Just one day after most Americans gather with friends and family to enjoy the traditional Thanksgiving meal of turkey, sweet potatoes, cranberries and pumpkin pie, another nation also celebrates a day of thanks.
Today's holiday in Japan is called "Kinrokansha," or "Thanksgiving Labor Day."
In a nation where the average worker labors 2,150 hours a year--compared to about 1,800 hours for Americans, according to a special issue of Forbes magazine--the Thanksgiving Labor Day may be, as one person put it, "just a day off."
In fact, some Japanese do not even bother to take that day off. Natsuko Amito, a college student studying in Washington, D.C., said she gets annoyed when her father goes to work on Kinrokansha.
Thanksgiving in the United States originated in 1621 when Plymouth Gov. William Bradford invited neighboring Indians for a three-day festival to give thanks for a bountiful harvest.
By the end of the 19th Century, Thanksgiving Day had become an institution in New England and was proclaimed a national holiday by President Lincoln in 1863. An act of Congress in 1941 officially designated the holiday to be celebrated the fourth Thursday in November.

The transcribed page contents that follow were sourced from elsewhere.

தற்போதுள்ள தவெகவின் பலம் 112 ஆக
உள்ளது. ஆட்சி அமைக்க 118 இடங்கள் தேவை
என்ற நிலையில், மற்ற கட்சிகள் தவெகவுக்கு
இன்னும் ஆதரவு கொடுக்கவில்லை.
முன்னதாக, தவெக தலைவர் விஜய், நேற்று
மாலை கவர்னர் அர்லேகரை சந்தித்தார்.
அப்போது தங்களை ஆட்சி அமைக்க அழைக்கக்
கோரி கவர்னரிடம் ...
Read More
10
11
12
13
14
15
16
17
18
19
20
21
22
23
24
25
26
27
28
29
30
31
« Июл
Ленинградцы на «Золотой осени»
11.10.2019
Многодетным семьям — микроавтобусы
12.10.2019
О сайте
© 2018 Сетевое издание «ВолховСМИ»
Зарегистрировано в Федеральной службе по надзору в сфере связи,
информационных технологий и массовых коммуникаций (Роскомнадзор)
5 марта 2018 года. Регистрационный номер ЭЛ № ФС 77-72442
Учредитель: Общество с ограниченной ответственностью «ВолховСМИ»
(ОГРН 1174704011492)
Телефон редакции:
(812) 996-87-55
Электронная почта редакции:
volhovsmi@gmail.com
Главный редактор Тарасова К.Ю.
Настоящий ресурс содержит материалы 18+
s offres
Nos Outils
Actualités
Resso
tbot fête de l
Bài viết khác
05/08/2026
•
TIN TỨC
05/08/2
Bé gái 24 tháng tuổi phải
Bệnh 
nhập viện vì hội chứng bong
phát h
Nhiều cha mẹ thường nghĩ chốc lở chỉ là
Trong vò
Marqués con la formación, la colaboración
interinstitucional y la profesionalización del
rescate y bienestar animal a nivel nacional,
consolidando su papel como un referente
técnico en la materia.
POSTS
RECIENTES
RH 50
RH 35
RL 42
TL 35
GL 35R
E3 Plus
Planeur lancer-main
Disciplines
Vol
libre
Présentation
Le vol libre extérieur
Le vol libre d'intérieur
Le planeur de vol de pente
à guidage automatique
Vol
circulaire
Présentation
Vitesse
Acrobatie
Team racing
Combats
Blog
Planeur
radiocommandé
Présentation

In 1879 Canada first adopted Thanksgiving as a national holiday, and it is now celebrated annually on the second Monday in October.
Before World War II, Kinrokansha was not celebrated. Instead, there was a holiday called "Niinamesai," which only the emperor and his family celebrated, as an occasion to give thanks for a good harvest.

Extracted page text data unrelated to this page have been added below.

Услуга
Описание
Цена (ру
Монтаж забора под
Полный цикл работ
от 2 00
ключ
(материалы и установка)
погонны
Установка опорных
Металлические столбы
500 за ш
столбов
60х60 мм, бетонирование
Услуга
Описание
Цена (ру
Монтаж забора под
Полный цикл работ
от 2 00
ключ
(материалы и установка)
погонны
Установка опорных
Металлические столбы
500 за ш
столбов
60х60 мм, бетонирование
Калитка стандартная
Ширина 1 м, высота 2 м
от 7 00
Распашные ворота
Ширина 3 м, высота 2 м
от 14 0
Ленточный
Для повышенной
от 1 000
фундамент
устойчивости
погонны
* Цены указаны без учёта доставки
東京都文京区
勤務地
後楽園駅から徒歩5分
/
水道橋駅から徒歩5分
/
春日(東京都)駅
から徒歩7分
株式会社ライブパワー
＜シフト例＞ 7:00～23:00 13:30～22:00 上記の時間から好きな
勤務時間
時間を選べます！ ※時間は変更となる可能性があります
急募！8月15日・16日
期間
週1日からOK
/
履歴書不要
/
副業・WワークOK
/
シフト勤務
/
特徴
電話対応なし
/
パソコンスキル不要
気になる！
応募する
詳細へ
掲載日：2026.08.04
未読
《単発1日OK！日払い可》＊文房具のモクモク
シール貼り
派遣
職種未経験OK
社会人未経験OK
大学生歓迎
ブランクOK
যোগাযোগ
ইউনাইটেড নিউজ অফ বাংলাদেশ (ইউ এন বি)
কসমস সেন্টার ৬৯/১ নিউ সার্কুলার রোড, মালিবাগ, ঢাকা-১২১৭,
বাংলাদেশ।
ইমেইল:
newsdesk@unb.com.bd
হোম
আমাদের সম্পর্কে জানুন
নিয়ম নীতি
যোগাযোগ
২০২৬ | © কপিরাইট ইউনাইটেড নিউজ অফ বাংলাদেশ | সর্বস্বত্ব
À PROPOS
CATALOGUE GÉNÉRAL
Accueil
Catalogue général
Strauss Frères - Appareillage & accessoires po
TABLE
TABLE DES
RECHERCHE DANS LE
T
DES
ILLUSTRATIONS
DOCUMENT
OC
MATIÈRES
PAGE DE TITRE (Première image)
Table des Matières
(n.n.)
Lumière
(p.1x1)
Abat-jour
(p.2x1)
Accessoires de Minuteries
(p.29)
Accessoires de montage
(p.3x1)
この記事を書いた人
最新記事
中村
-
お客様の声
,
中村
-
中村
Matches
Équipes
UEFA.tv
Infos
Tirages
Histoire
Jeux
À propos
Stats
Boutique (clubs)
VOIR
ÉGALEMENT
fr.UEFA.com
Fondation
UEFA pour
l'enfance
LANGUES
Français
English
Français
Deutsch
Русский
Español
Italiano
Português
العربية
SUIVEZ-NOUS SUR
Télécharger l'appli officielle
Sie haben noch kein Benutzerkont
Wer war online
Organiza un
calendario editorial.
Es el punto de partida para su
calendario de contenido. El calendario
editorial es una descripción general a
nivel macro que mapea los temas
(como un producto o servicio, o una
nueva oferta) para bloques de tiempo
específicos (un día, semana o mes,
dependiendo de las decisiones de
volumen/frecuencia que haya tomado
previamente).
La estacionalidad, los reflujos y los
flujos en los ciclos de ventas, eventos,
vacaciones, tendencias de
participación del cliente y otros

After the war, Japan adapted Kinrokansha to replace Niinamesai. "Unlike your Thanksgiving and unlike Niinamesai, Kinrokansha is not a religious-based holiday at all," said Katsuhiro Shinohara, cultural attache for the Japanese Embassy.
Like Thanksgiving, however, Kinrokansha celebrates autumn. Japanese people grow pumpkins to enjoy what they call "Koyo," or the "red leaf" season.
Though it is an official national holiday, Kinrokansha is not yet fully observed, especially among the older generation.
"The Japanese have fewer holidays than the Americans. We also have longer hours," said Taki Yoshi, a former Japanese banker now studying economics in the United States. When he was a banker, Yoshi said he used to work six days a week, often from 8:30 a.m. until 10 p.m.
This ethic of hard work in Japan may be changing, however, along with a growing appreciation for holidays.
Shinohara is among those who see changes on the horizon in Japan, but being "perhaps a bit old-fashioned," he does not look at these changes with optimism.
"The younger generation wants less work and more salary," he said. Worried about the future for Japan, he said, "We only have one resource and that is manpower. If that deteriorates, it's very simple: We are finished."
Yoshi said he might get a job in the United States after he finishes his studies because he said it is more relaxing to live in America. But like Shinohara, he believes that attitudes in his country are changing.
"The true meaning of Kinrokansha, a holiday to thank ourselves for our work, is becoming more emphasized as companies now offer more vacation time," he said. "It's a demand they have to meet."
For those Japanese who will celebrate Kinrokansha, the holiday means a relaxing meal of noribachi (fish), rice, and tea after a family visit to a park or amusement center.